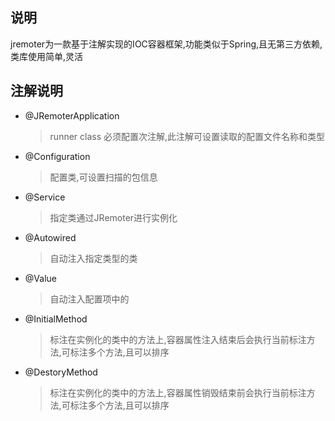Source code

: ## 说明

jremoter为一款基于注解实现的IOC容器框架,功能类似于Spring,且无第三方依赖,类库使用简单,灵活

## 注解说明
* @JRemoterApplication
	> runner class 必须配置次注解,此注解可设置读取的配置文件名称和类型
* @Configuration
	> 配置类,可设置扫描的包信息
* @Service
	> 指定类通过JRemoter进行实例化
* @Autowired
	> 自动注入指定类型的类
* @Value
	> 自动注入配置项中的
* @InitialMethod
	> 标注在实例化的类中的方法上,容器属性注入结束后会执行当前标注方法,可标注多个方法,且可以排序
* @DestoryMethod
	> 标注在实例化的类中的方法上,容器属性销毁结束前会执行当前标注方法,可标注多个方法,且可以排序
※ ※ ※
JOB ITEM:
Reproduce the data above word for word, leaving out the pictures.

THE ANSWER:
Source code

: ## 说明

jremoter为一款基于注解实现的IOC容器框架,功能类似于Spring,且无第三方依赖,类库使用简单,灵活

## 注解说明
* @JRemoterApplication
	> runner class 必须配置次注解,此注解可设置读取的配置文件名称和类型
* @Configuration
	> 配置类,可设置扫描的包信息
* @Service
	> 指定类通过JRemoter进行实例化
* @Autowired
	> 自动注入指定类型的类
* @Value
	> 自动注入配置项中的
* @InitialMethod
	> 标注在实例化的类中的方法上,容器属性注入结束后会执行当前标注方法,可标注多个方法,且可以排序
* @DestoryMethod
	> 标注在实例化的类中的方法上,容器属性销毁结束前会执行当前标注方法,可标注多个方法,且可以排序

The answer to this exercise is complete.